* Data shown *
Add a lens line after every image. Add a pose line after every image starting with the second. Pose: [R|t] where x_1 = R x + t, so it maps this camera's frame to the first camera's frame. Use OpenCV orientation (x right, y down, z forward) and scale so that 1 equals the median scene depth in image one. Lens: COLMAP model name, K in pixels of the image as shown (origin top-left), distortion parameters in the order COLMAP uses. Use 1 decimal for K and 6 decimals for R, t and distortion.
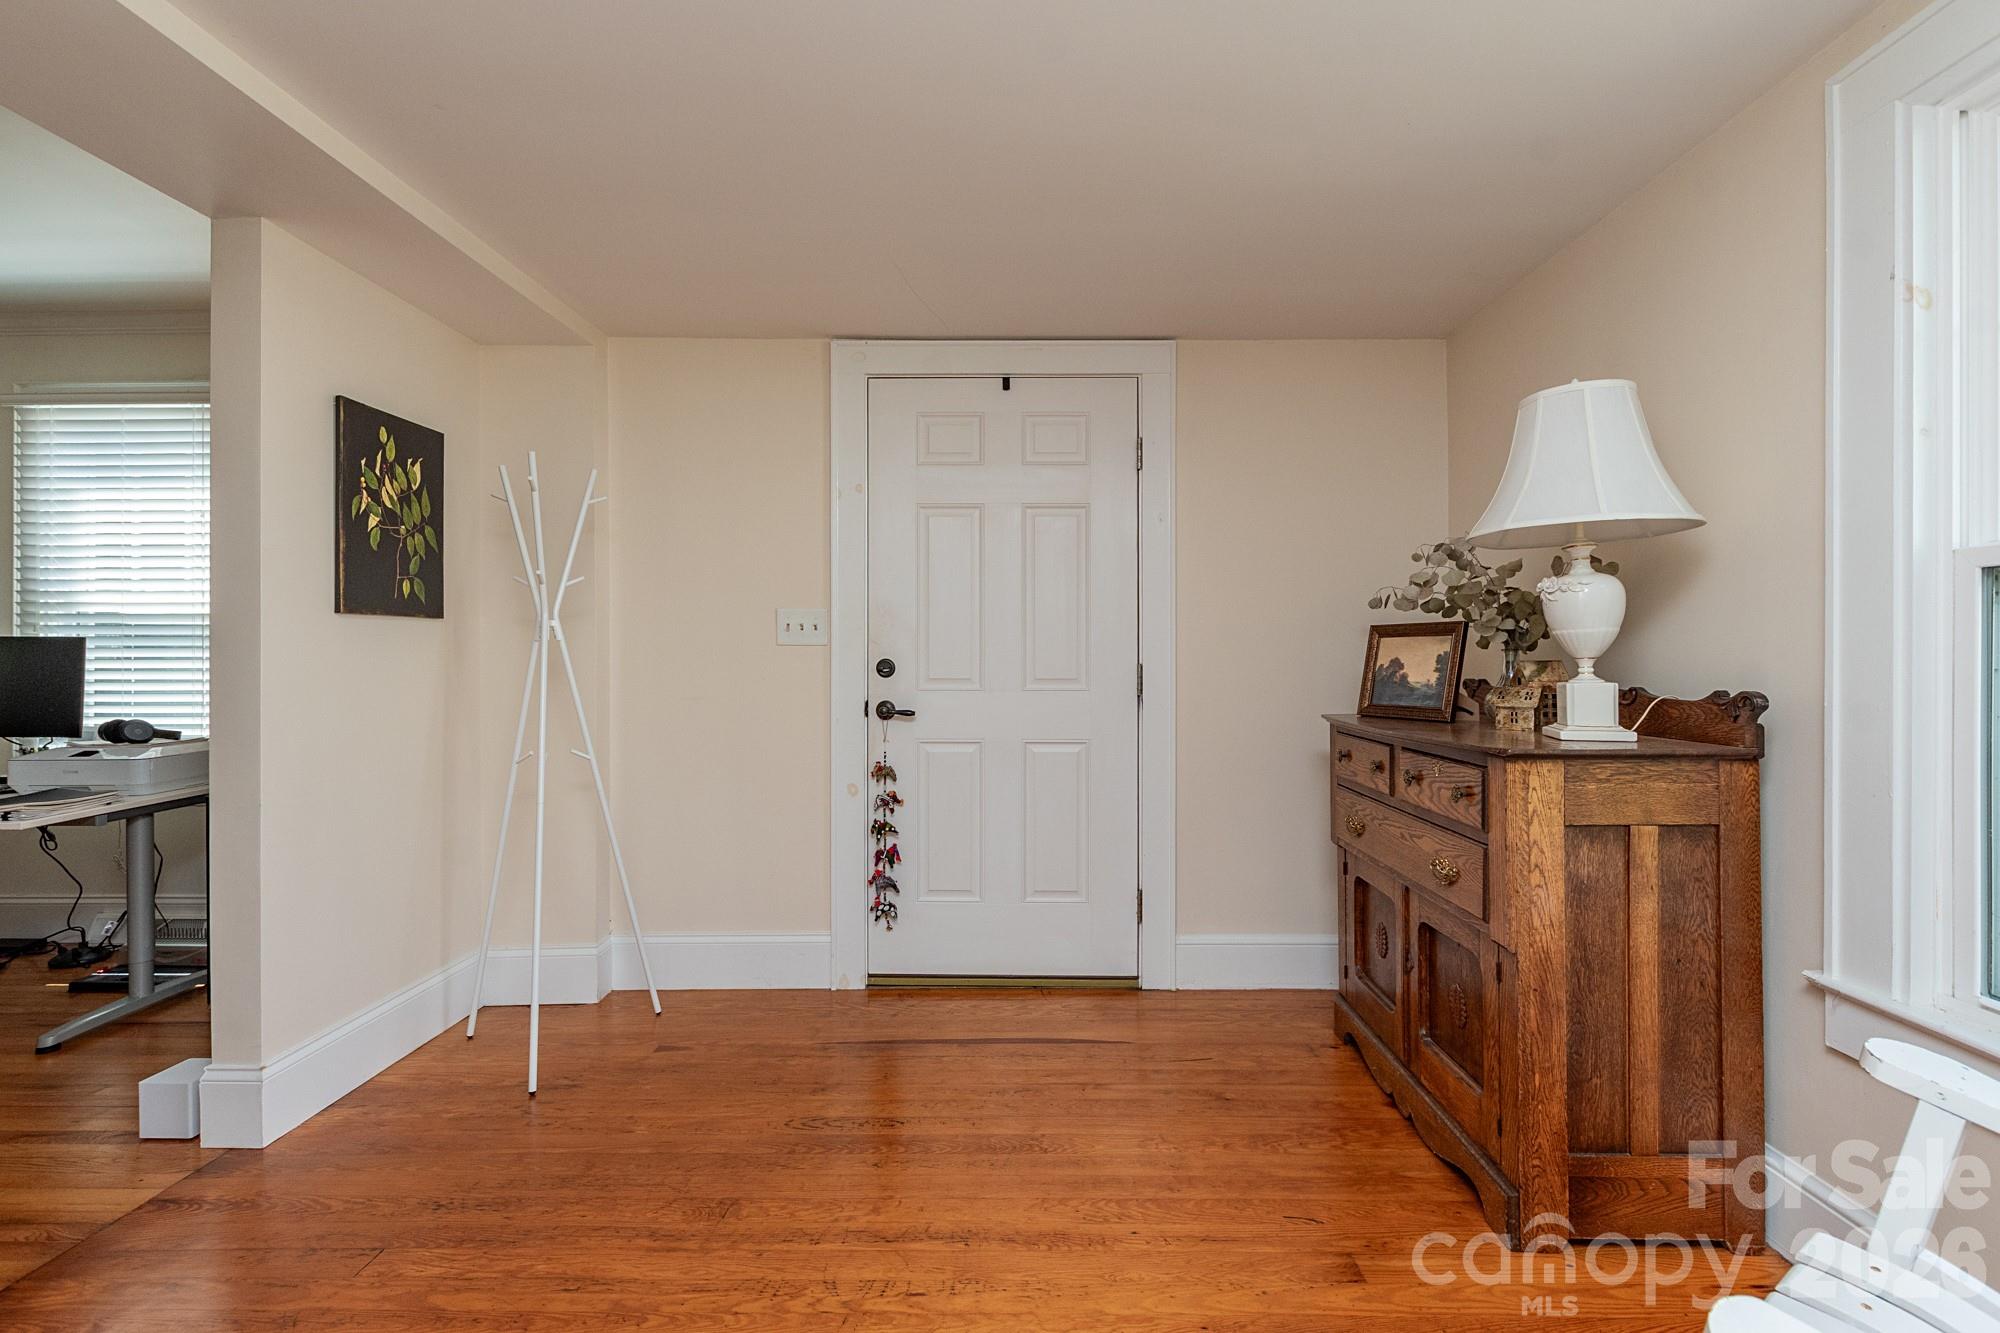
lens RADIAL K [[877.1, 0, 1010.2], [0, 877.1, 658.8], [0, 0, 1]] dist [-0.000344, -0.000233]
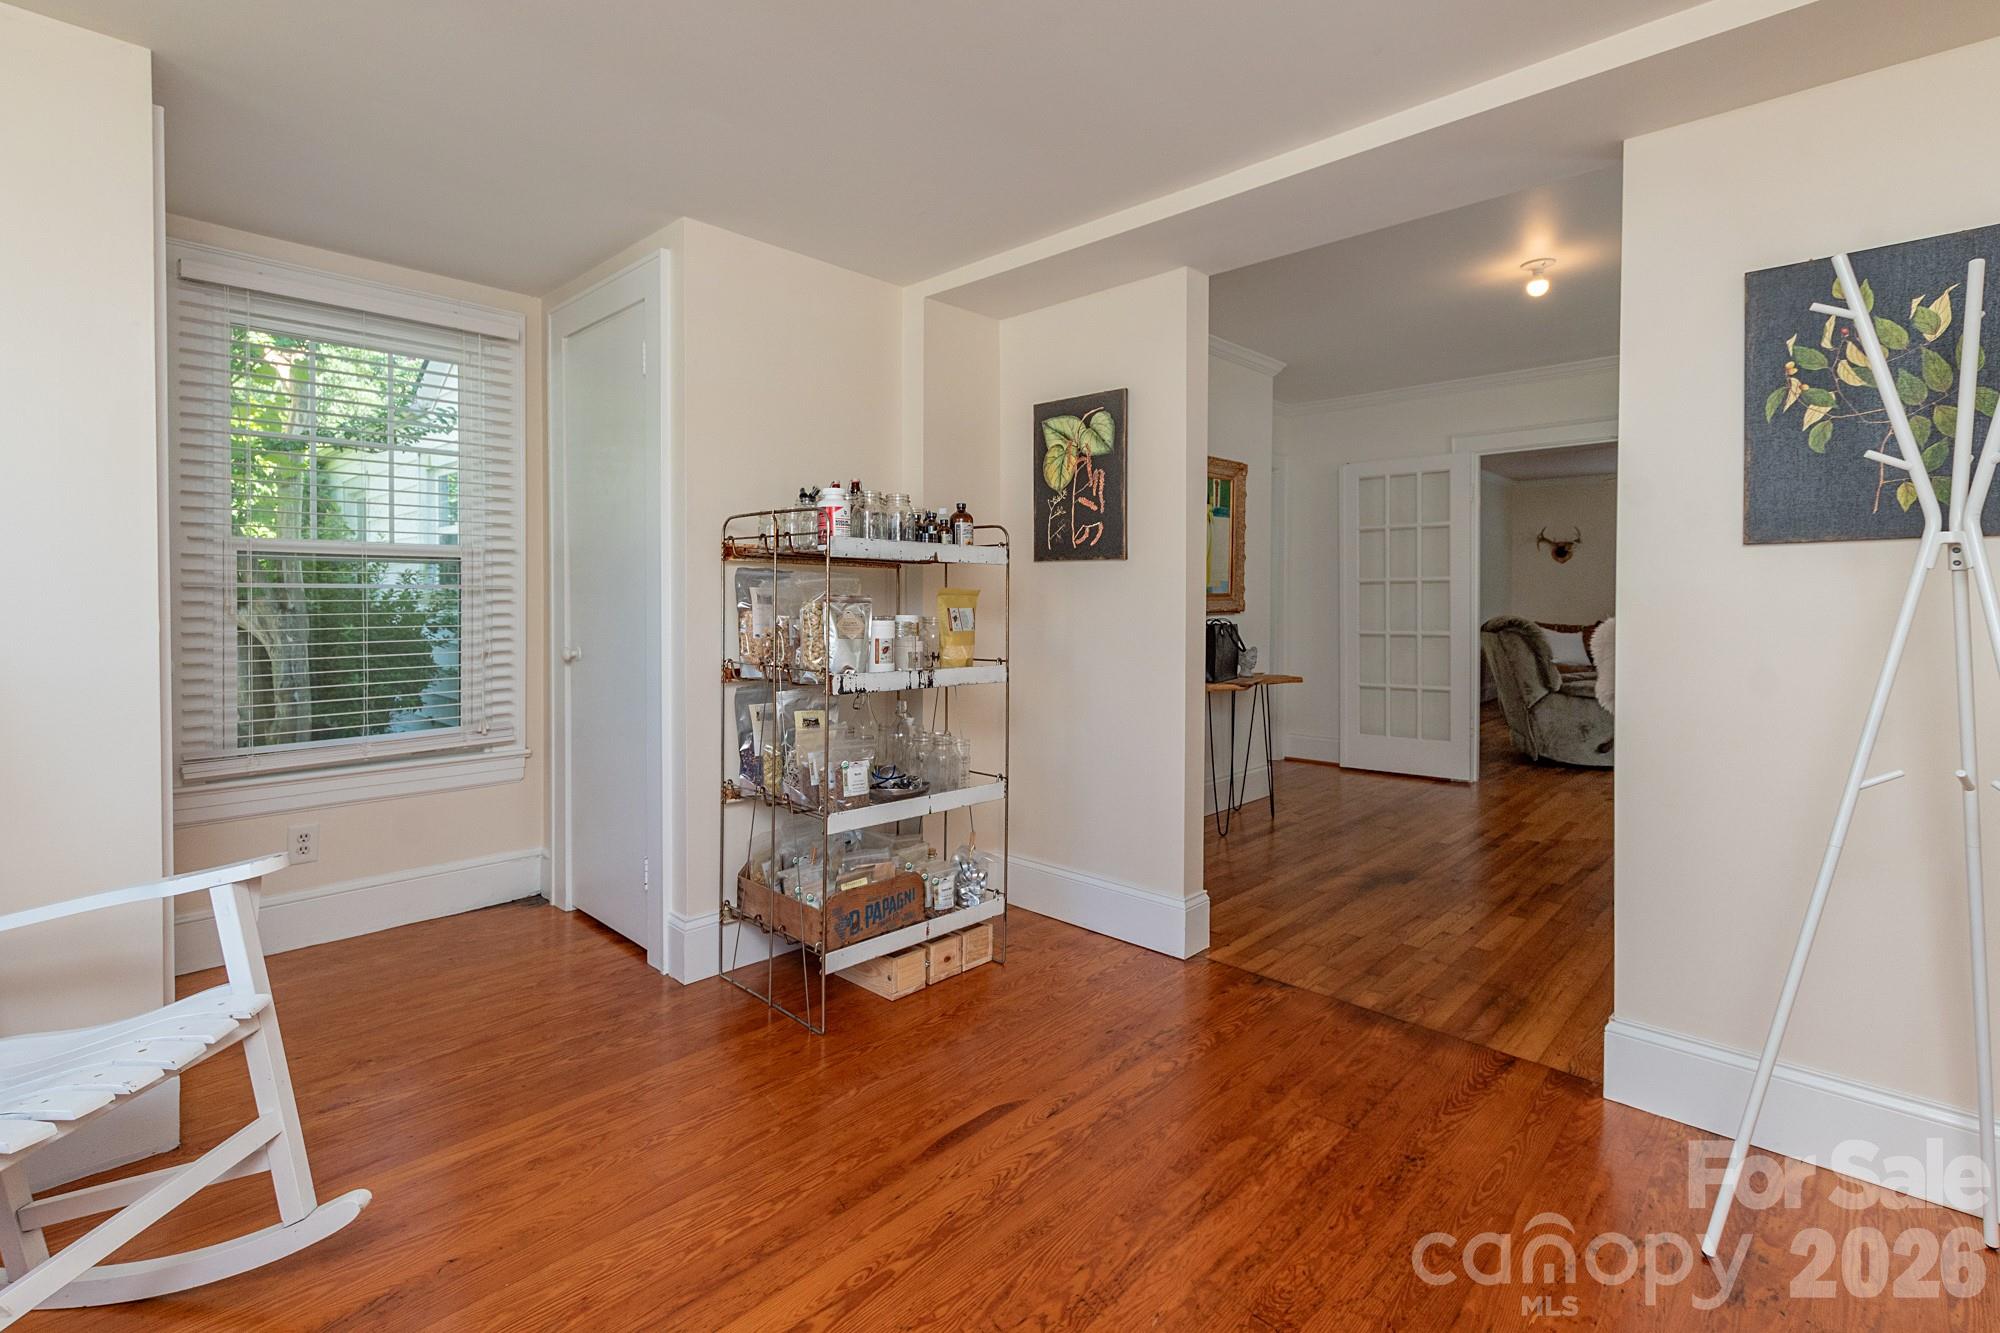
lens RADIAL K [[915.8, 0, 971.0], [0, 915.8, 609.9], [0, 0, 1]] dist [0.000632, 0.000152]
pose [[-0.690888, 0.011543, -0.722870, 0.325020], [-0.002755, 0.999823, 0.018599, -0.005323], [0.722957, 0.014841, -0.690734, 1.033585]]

* Try it *
Your reply should consist of the data, transcribed exactly, and should hold no pictures.

* Exercise solution *
Add a lens line after every image. Add a pose line after every image starting with the second. Pose: [R|t] where x_1 = R x + t, so it maps this camera's frame to the first camera's frame. Use OpenCV orientation (x right, y down, z forward) and scale so that 1 equals the median scene depth in image one. Lens: COLMAP model name, K in pixels of the image as shown (origin top-left), distortion parameters in the order COLMAP uses. Use 1 decimal for K and 6 decimals for R, t and distortion.
lens RADIAL K [[877.1, 0, 1010.2], [0, 877.1, 658.8], [0, 0, 1]] dist [-0.000344, -0.000233]
lens RADIAL K [[915.8, 0, 971.0], [0, 915.8, 609.9], [0, 0, 1]] dist [0.000632, 0.000152]
pose [[-0.690888, 0.011543, -0.722870, 0.325020], [-0.002755, 0.999823, 0.018599, -0.005323], [0.722957, 0.014841, -0.690734, 1.033585]]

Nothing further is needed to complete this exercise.